[Extracted text Boundary: Start]

[Philadelphia-pm] selective splitting?

Thu Nov 17 18:40:12 PST 2016

Hi Morgan,

I totes agree re: peer review!

Lookaround assertions are what I'd reach for first for your problem, too, but I think they fall short:

my $v = '20161116172606Z;accepted-terms-of-use via CAS;192.168.1.5;Mozilla/5.0 (Macintosh; Intel Mac OS X 10_12_1) AppleWebKit/602.2.14 (KHTML, like Gecko) Version/10.0.1 Safari/602.2.14';
my @naive_parts = split /;/, $v;
my @parts = split /(?<!\(.+);(?!.+\))/, $v;
map { print "$_\n" } @parts;

If you run that, it'll say 

  Variable length lookbehind not implemented in regex m/(?<!\(.+);(?!.+\))/

So my understanding is that the RE engine can't validate a variable width look-behind assertion, though I don't know why.

Workarounds people have come up with are using the '\K' escape (see perldoc perlre), or reversing the string and doing a look-ahead instead!

I've never used the '\K' method and don't understand it.   Reversing the string won't work for you b/c you want both look-ahead /and/ look-behind in the same re.

Given all of that, my brain wants to treat this as a two step process like a compiler might.

1) using either another regex or the range operator[s], substitute a placeholder for all the semicolons that are inside parens
2) perform your split with a dead simple split regex, /;/
3) replace the placeholders with semicolons on each part after it's been split

See attached sample code!

Cheers,
Nate

PS Nice meeting you all on Monday!

On Thu, Nov 17, 2016 at 08:40:37PM -0500, Morgan Jones wrote:
> mjd’s talk Monday has me thinking about peer review and how helpful it can be.  So here goes.  I can certainly work around this but as a learning experience I’m wondering if someone has a straightforward answer. Can I split on only instances of a character that is not surrounded by in this case parentheses?
> 
> I have a semicolon separated string that contains a date, a string, an ip address and a user agent string.  The catch is the user agent string contains a semicolon however it’s between parentheses.  So what I want is to split on semicolons that are not surrounded by parentheses.

[Extracted text Boundary: End]
[Data for review Boundary: Start]

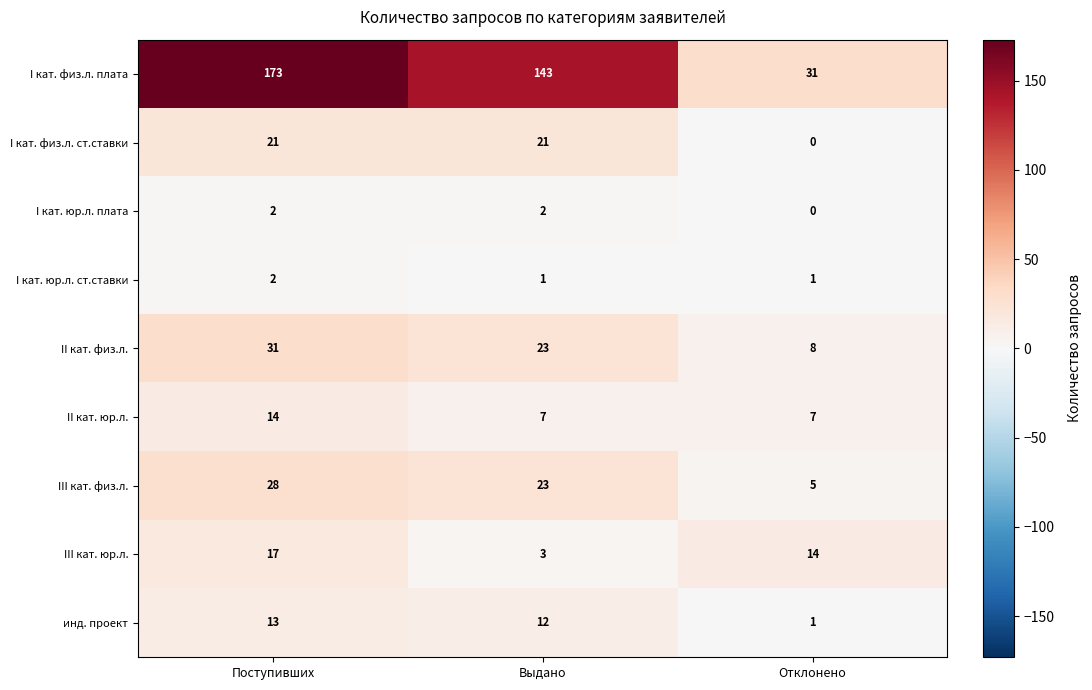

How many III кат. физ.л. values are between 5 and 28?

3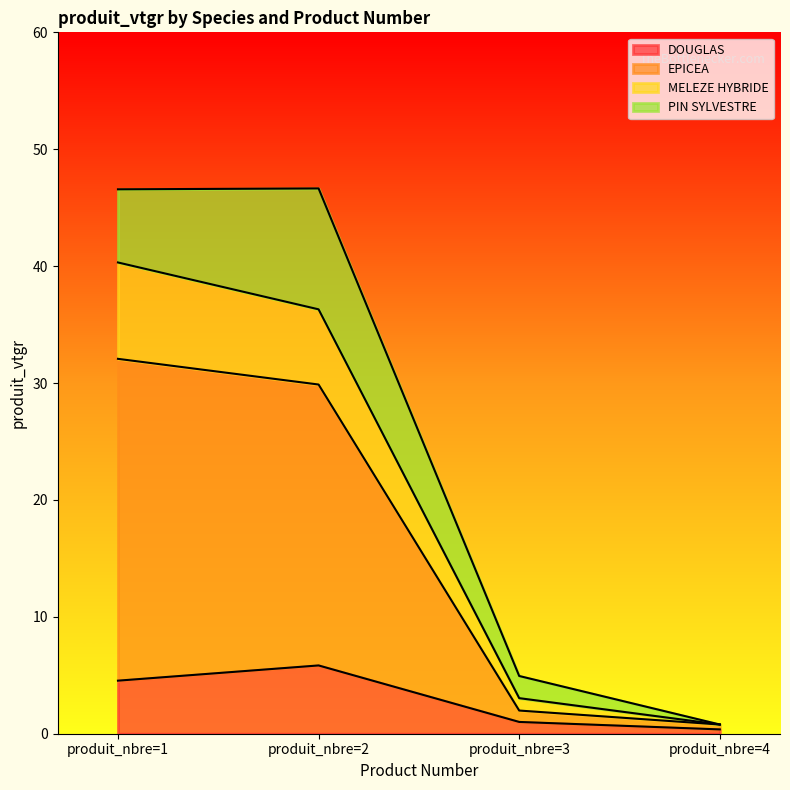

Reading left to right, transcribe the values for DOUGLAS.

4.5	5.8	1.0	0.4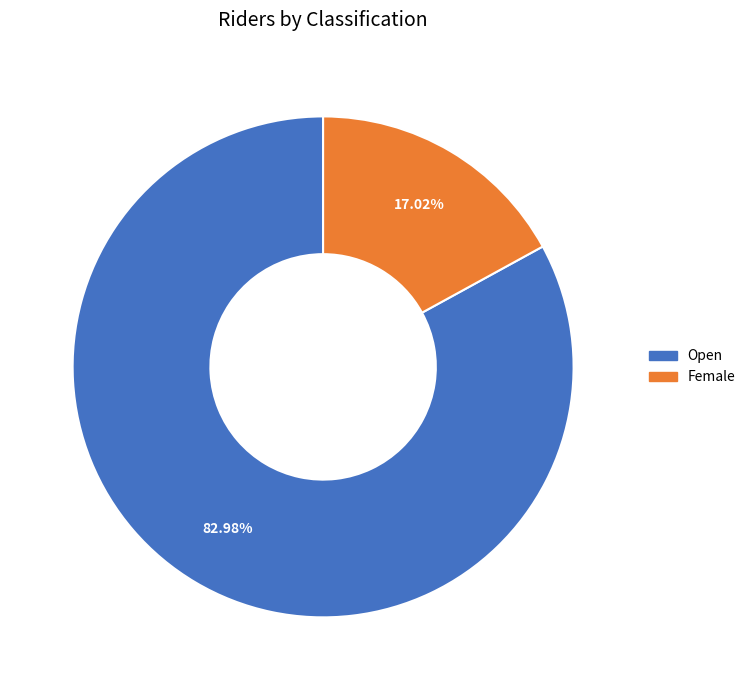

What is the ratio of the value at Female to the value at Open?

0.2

[Data for review Boundary: End]
[Data for review Boundary: Start]

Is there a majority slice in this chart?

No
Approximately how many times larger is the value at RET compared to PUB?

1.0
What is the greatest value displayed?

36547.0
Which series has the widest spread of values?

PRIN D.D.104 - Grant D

[Data for review Boundary: End]
[Data for review Boundary: Start]

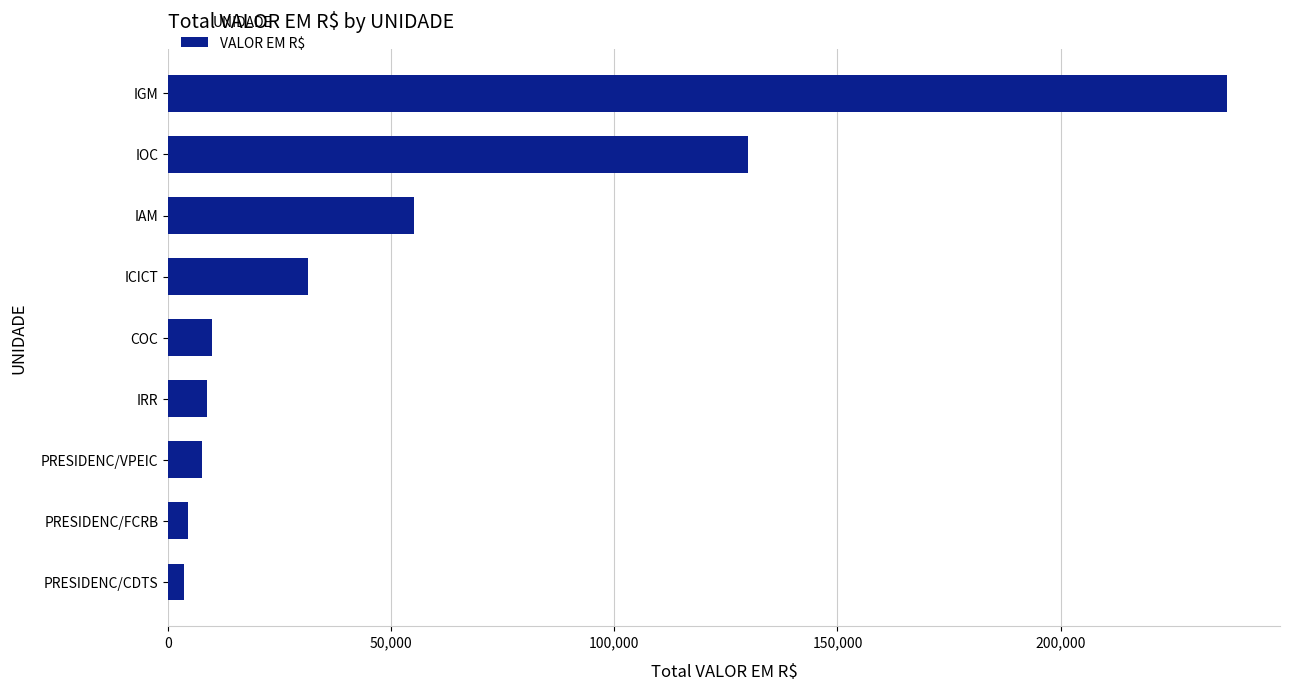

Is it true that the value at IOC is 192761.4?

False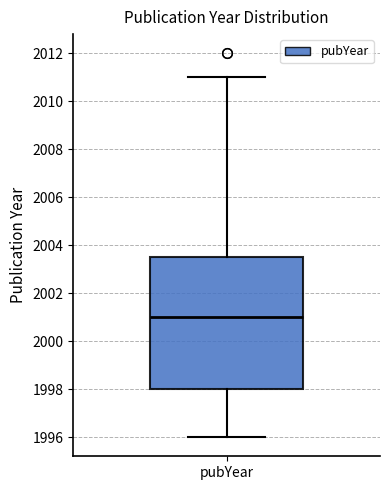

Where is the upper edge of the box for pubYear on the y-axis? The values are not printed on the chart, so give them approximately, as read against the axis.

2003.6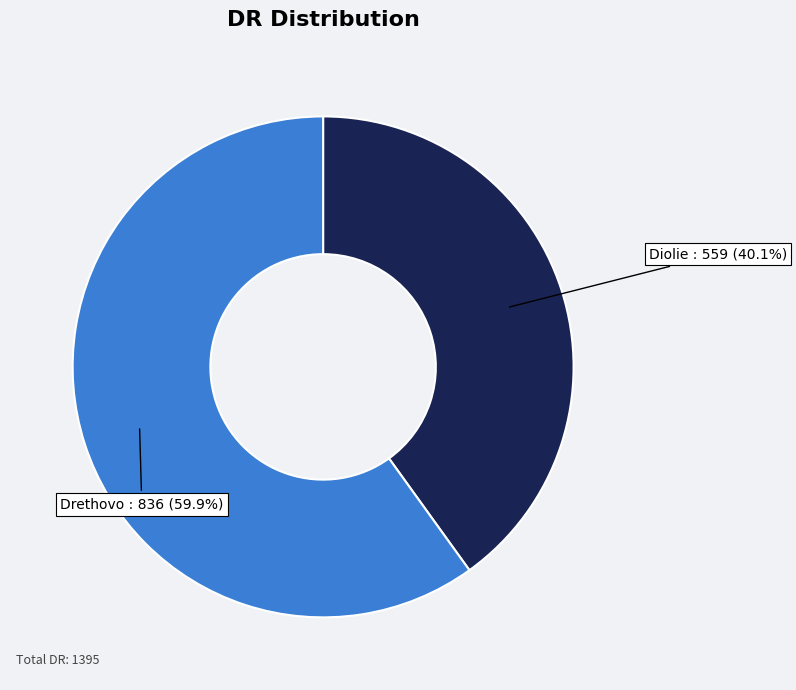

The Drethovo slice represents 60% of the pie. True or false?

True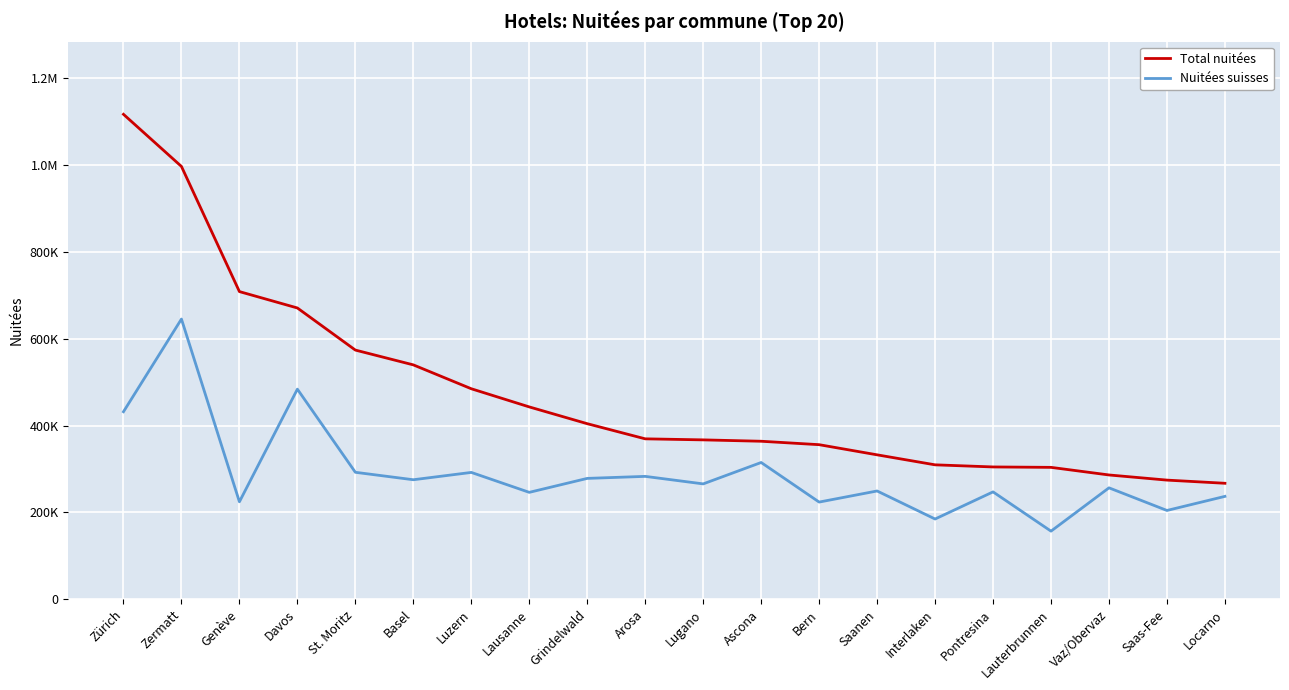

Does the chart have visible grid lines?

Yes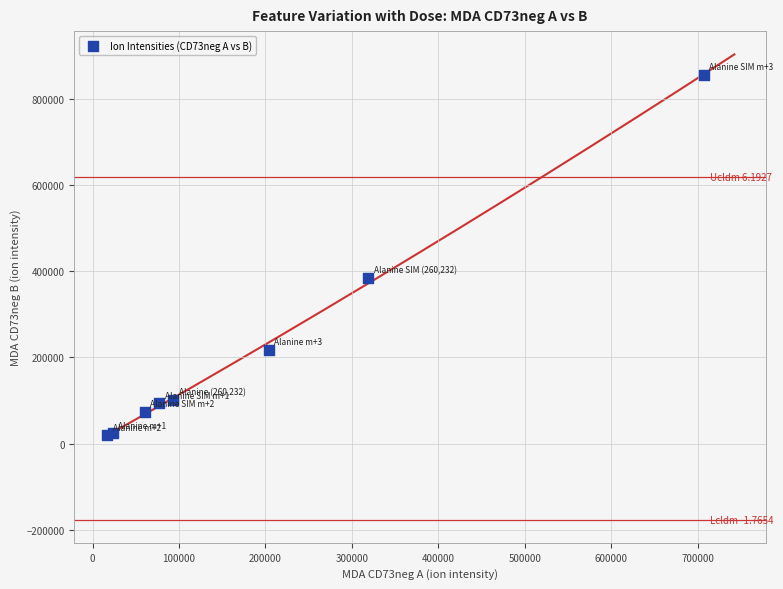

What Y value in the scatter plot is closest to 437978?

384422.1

[Data for review Boundary: End]

● Assigned task A: List the kinds of data that the forum thread on splitting strings says the semicolon-separated string contains.
● Assigned task B: Copy out the part of the forum thread on splitting strings that opens with the words containing "So my understanding" and closes with "a look-ahead instead!".

● Task output A:
- a date
- a string
- an ip address
- a user agent string

● Task output B:
So my understanding is that the RE engine can't validate a variable width look-behind assertion, though I don't know why.

Workarounds people have come up with are using the '\K' escape (see perldoc perlre), or reversing the string and doing a look-ahead instead!